23 Jul 2019

O estupro coletivo de Neymar

Por   Sex, 07-Jun-2019
Neymar se explica, em vídeo Neymar se explica, em vídeo

O Brasil adora queimar seus ídolos.

Não é de agora, nem só porque Neymar se envolveu com uma acusação de estupro.

Quando surgiu a historia do cai-cai, o brasileiro apoiou. Jogou suas frustrações sobre o jogador. Parecia que era de Neymar, na Copa anterior, a culpa por ter levado uma joelhada nas costas de um adversario que lhe quebrou uma vértebra. Ou que é culpa dele ser parado pelos defensores na base da paulada.

O brasileiro adora falar mal de seus ídolos e de queimá-los. Neymar é joem, rico, meio abusado, dentro e fora de campo. Para os adversários, isso é desrespeito. Para o brasileiro, é soberba.
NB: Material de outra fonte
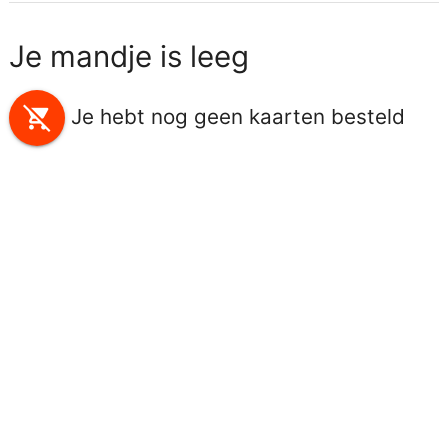
Je mandje is leeg
remove_shopping_cart
Je hebt nog geen kaarten besteld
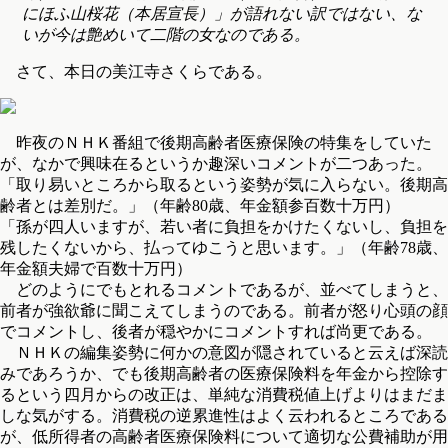
にほふ山桜花（本居宣長）」が語れない訳ではない、な
いが今は艶めいて二階の女なのである。
さて、本日の美江寺さくらである。
昨夜のＮＨＫ番組で後期高齢者医療保険の特集をしていた
が、なかで興味在るというか趣深いコメントが二つあった。
「取り易いところから取るという姿勢が気に入らない。後期高
齢者とは差別だ。」（年齢80歳、年金額参百数十万円）
「孫が四人いますが、若い者に負担をかけたくないし、負担を
残したくないから、払ってゆこうと思います。」（年齢78歳、
年金額夫婦で百数十万円）
どのようにでもとれるコメントであるが、並べてしまうと、
前者が強欲爺に聞こえてしまうのである。前者が怒り心頭の顔
でコメントし、後者が穏やかにコメントすれば尚更である。
ＮＨＫの編集姿勢に何かの意図が隠されていると云えば深読
みであろうか、でも後期高齢者の医療保険料を年金から控除す
るという四月からの改正は、単純な消費税値上げよりはまだま
しな気がする。消費税の逆累進性はよく云われるところである
が、低所得者の高齢者医療保険料について適切な公費補助が用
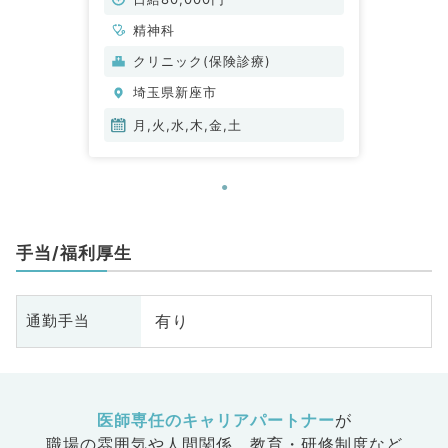
精神科
クリニック(保険診療)
埼玉県新座市
月,火,水,木,金,土
手当/福利厚生
有り
通勤手当
医師専任のキャリアパートナー
が
職場の雰囲気や人間関係、
教育・研修制度など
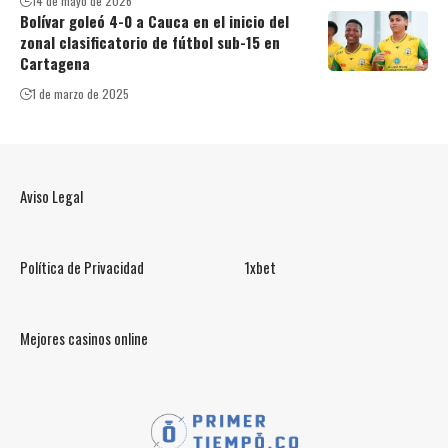
14 de mayo de 2026
Bolívar goleó 4-0 a Cauca en el inicio del
zonal clasificatorio de fútbol sub-15 en
Cartagena
1 de marzo de 2025
Aviso Legal
Política de Privacidad
1xbet
Mejores casinos online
NO Brasil, um país frustrado, ter sucesso, talento, felicidade, é crime.

Neymar é vítima cada vez mais do maior esporte nacional: a maldade. A espiral da midia se alimenta da maledicêndia e não tem punição. É um esporte livre. Qualquer um pode bater no judas, como faziam as crianças, antigamente.

Como no caso da moça que ele levou para o hotel em Paris.

Ela diz que não quis extorquir o jogador, mas a primeira coisa que aconteceu foi o nome dele aparecer em todo lugar, sob a acusação de estupro.

Antigamente, não se expunha pessoas envolvidas em acusações tão graves até que isso fosse a julgamento. Agora, é a primeira coisa que acontece. E, no começo, só apareceu o nome de Neymar. O da moça, a suposta vítima, era preservado.

Quando acontece um crime, ainda mais dessa gravidade, a vítima procura a polícia. Em vez disso, a moça mandou seus advogados negociarem dinheiro com o pai de Neymar.

Ela afirma agora que foi deles a iniciativa de pedir dinheiro, e não dela. É difícil dizer de quem foi a ordem. Mas eram os advogados dela. Para quem não quer parecer que estava procurando extorquir alguém, foi um mau começo.

"Suspeitas de fraude ou abuso de direito pela parte 'mais vulnerável' devem ser apuradas com rigor, sob pena de deslegitimar as demais situações de efetiva vulnerabilidade", afirmou o juiz marcelo Bretas, da Lava Jato, em seu perfil no Twitter. "Nem sempre a vítima é a parte mais fraca da relação."

A modelo contou no início, claro, com a ajuda do público, que de saída condenou o jogador. Claro que Neymar errou, a convidar uma desconhecida para fazer o que provavelmentes seria melhor com alguém da sua intimidade. Mas isso não justifica o pré-julgamento, nem o massacre moralista, que no fim acabou caindo sobre os dois.

Expôr a privacidade de duas pessoas nessa situação, com ampla circulação de vídeos íntimos, faz de cada um se torne criminoso. A privacidade, vão dizer, já não existe mais. No mundo pirotécnico dos ídolos, que se aproveitam dessa publicidade nos bons momentos, ainda mais. Mas isso não pode justificar a falta de limites.

Dar vazão a esse linchamento público é o único crime comprovado até aqui. Neymar, e agora também a moça, se tornaram vítimas de um estupro coletivo.

É um prejuízo irreparável. E aqueles que submetem Neymar a tal pressão são os mesmos que depois exigem que ele, como atleta, tenha uma cabeça boa.